The architectural performance of this block is variable, with a "texels per clock" peak performance which matches the "pixels per clock" of the shader core; this may be one or two bilinear filtered samples per clock depending on product configuration. There is 16KB of L1 data cache per texel per clock, and this is backed by the shared L2 cache.
The baseline performance is one or two bilinear filtered texel per clock for most texture formats, but performance can vary for some texture formats and filtering modes.
Mali-G71 and Mali-G72
The first two Bifrost products implement a similar texture unit to the Midgard unit in terms of performance, the only significant difference being optimized depth sampling so is now runs at full rate.
|Trilinear filter||x 2|
|3D format||x 2|
|32-bit channel format||x channel count|
|YUV format||x planes|
Other Bifrost products
The later Bifrost products implement a substantially upgraded texturing unit design, which significantly reduces silicon area and improves energy efficiency over earlier designs.
|N x anisotropic filter||Up to x N|
|Trilinear filter||x 2|
|3D format||x 2|
|32-bit channel format||x channel count|
From a application developer point of view this texture mapper introduces two major improvements, in addition to the energy efficiency improvements.
Firstly it introduces anisotropic filtering, which allows dynamic sample patterns depending on the orientation of a primitive relative to the viewing plane.
Do you know that 2x anisotropic filtering significantly improves image quality compared to trilinear filtering, in particular improving primitives which are almost tangential to the view plane, but is often faster than trilinear because the filtering will revert back to making a reduced number of samples whenever primitive projection in screen space is close to isotropic.
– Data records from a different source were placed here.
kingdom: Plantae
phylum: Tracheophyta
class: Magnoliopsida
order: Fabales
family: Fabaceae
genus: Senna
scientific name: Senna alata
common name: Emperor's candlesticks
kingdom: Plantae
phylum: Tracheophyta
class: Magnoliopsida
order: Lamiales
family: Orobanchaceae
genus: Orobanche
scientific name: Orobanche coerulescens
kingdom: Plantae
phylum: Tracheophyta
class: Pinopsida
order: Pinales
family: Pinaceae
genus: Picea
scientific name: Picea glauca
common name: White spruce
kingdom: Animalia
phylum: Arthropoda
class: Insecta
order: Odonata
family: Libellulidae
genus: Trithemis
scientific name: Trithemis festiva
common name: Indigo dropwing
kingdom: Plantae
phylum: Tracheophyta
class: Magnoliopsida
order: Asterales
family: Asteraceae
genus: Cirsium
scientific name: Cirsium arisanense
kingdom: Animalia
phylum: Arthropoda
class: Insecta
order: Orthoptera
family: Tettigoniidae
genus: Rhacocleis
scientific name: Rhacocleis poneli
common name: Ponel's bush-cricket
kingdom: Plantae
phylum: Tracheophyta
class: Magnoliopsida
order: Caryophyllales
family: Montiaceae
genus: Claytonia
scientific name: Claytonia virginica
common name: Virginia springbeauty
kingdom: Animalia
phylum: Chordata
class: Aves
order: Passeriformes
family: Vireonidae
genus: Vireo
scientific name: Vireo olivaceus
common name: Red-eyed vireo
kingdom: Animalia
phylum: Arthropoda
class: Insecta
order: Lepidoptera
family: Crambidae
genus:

Secondly it introduces optimized YUV filtering performance, allowing single cycle throughput for bilinear filtered samples irrespective of the number of input planes used to store the image data in memory. This significantly improves the performance of many applications importing camera and video streams, which commonly use semi-planar or fully planar YUV encodings.
ZS & blend unit
The ZS and blend unit is responsible for handling all accesses to the tile-memory, both for built-in OpenGL ES operations – such as ZS testing and color blending – and programmatic access to the tile buffer needed for functionality such as:
- ... and the merged sub-pass functionality in Vulkan.
The blender can write either one or two fragments per clock to the tile memory, depending on the shader core size. All Mali GPUs are designed to support fast multi-sample anti-aliasing (MSAA), so the GPU supports full rate blending of fragments and resolving of pixels when using 4xMSAA.
Index-driven geometry pipeline
Bifrost introduces an Index-Driven Vertex Shading (IDVS) geometry processing pipeline. Earlier Mali GPUs processed all of the vertex shading before culling primitives, often resulting in wasted computation and bandwidth for the vertices which are only used in culled triangles (e.g. because they are outside of the frustum, or failing a facing test):
The IDVS pipeline starts by building primitives and submitting shading in primitive order, and splits the shader in two halves. Position shading runs before culling, and varying shading runs after it for the visible vertices which survive culling.
This flow provides two significant optimizations:
- Position shading is only submitted for small batches of vertices where at least one vertex in each batch is referenced by the index buffer. This allows vertex shading to jump spatial gaps in the index buffer which are never referenced.
- Varying shading is only submitted for primitives with survive the clip-and-cull phase; this removes a significant amount of redundant computation and bandwidth for vertices contributing only to triangles which are culled.
To get the most benefit from the IDVS geometry flow is it useful to deinterleave packed vertex buffers partially; place attributes contributing to position in one packed buffer, and attributes contributing to non-position varyings in a second packed buffer. This means that the non-position varyings are not pulled into the cache for vertices which are culled and never contribute to an on-screen primitive. This will be covered in more detail in a later article.